Belgian tanker operator Euronav has decided not to exercise the option for four newbuilding very large crude carriers (VLCCs) on top of the four vessels the company had agreed to buy back in June, as the tanker vessels have not become more expensive in the meantime, and the company feels that the four VLCCs do not provide ‘‘hedge against any significant vessel price inflation.”
Euronav also said that the vessels’ delivery windows in late 2016 and 2017 prompted the company to sign an option rather than include them in the June buy.
The announcement came within the company’s financial report for the quarter ended September 30, which Euronav finished with USD 72.2 million net profit, as compared to USD 20.6 million loss recorded in the same period a year earlier.
Compared with the third quarter 2014, VLCC earnings on the spot market were up 112% for the third quarter, the company said, adding that ”the quarter was remarkable for the underlying strength of freight rates in what is usually a seasonally weak period.
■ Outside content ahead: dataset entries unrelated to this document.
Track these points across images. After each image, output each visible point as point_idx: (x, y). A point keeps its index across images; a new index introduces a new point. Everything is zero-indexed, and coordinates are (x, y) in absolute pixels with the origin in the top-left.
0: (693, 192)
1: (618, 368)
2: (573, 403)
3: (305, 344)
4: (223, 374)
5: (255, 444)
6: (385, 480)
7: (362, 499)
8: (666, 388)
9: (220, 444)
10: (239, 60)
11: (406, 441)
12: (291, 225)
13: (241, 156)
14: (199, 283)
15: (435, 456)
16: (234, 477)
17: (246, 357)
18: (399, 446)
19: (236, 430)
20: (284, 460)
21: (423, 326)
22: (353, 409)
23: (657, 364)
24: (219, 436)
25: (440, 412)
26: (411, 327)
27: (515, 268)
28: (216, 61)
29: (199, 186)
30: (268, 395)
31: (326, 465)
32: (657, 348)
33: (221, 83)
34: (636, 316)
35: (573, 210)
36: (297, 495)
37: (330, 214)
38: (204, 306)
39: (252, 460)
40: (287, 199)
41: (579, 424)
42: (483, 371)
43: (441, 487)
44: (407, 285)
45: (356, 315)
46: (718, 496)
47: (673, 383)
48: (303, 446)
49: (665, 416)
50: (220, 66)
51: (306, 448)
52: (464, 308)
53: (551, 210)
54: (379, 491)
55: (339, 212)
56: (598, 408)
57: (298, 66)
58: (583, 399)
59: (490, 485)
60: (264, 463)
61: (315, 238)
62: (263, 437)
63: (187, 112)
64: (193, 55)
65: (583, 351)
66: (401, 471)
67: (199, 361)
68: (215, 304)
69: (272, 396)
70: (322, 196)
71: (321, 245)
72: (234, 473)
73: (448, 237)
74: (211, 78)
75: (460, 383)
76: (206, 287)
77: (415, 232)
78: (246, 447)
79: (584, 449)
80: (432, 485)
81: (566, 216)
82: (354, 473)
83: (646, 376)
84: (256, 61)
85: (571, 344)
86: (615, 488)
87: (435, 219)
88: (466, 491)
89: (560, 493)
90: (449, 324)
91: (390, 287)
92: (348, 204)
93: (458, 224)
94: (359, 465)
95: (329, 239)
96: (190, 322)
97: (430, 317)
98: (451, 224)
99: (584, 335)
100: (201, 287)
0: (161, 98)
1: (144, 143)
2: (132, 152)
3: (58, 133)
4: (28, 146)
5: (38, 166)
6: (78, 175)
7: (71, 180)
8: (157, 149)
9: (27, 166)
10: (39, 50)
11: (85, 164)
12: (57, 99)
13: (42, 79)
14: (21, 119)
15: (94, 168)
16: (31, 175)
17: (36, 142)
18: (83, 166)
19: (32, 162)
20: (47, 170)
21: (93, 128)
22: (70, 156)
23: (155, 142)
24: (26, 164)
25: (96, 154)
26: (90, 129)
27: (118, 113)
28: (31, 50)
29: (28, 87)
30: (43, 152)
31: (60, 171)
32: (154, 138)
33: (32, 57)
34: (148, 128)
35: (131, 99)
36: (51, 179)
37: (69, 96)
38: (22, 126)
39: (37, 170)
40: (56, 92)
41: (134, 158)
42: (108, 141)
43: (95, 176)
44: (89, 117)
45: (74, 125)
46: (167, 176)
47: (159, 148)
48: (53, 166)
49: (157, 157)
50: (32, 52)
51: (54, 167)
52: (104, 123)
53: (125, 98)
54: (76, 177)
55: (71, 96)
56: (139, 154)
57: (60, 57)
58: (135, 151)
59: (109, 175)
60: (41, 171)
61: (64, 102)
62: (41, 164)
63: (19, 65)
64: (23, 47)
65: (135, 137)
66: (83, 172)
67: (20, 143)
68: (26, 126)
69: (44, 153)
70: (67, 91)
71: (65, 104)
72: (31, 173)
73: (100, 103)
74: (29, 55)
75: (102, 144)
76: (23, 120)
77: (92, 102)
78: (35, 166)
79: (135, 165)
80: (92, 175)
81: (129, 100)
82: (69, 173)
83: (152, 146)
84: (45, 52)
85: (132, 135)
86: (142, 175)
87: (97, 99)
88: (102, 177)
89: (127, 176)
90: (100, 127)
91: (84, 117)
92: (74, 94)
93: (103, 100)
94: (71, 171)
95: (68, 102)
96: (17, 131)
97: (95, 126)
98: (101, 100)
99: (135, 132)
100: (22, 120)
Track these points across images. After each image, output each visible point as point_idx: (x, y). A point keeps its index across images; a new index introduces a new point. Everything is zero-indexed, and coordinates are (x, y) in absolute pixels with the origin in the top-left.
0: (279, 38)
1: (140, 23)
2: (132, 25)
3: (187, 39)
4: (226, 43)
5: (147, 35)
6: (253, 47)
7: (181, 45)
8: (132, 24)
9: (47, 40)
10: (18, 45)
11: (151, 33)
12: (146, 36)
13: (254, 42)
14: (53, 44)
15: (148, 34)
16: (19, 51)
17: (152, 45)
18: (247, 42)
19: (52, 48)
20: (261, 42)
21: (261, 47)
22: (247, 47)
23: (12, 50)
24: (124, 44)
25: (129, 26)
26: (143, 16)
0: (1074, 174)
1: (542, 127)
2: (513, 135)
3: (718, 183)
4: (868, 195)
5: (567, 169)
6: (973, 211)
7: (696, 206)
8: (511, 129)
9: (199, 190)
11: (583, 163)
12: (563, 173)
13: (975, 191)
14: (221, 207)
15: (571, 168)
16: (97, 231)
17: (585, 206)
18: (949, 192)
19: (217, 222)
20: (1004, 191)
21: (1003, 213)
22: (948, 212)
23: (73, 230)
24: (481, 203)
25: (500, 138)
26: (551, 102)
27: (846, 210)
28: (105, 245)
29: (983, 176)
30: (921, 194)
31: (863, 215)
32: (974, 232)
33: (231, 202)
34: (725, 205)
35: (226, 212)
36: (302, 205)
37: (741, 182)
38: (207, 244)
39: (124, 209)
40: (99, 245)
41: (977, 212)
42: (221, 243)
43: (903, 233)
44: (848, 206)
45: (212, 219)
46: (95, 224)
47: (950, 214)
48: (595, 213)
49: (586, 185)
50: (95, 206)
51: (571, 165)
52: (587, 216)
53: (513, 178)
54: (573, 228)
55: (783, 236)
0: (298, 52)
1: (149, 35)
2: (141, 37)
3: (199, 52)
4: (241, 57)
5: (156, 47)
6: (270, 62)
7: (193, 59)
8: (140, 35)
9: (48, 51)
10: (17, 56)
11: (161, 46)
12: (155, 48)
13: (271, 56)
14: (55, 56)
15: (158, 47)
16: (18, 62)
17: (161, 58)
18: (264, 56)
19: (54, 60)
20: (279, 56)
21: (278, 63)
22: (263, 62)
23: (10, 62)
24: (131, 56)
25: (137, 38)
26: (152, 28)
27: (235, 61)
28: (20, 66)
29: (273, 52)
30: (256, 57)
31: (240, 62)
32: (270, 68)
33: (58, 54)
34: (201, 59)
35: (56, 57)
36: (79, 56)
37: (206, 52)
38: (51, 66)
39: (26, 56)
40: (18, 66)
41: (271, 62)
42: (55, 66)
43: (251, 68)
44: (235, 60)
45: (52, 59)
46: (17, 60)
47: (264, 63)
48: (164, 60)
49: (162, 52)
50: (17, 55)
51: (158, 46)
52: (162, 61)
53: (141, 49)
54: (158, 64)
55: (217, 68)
The strength of rates during July and September was the key feature of the Q3 tanker market. A number of factors simultaneously impacted the freight market in August which saw a short, sharp correction – principally in VLCC rates – but such is the strength of the current market fundamentals. This “correction” lasted just five weeks.”
So far in the fourth quarter of 2015, the Euronav VLCC fleet operated in the Tankers International pool has earned about USD 65,000 per day and over 46% of the available days have been fixed. Euronav’s Suezmaxes trading on the spot market have earned about USD 34,600 per day on average with 61% of the available days fixed for the fourth quarter.
Euronav now has 54 vessels on the water with three VLCCs to be delivered in early 2016.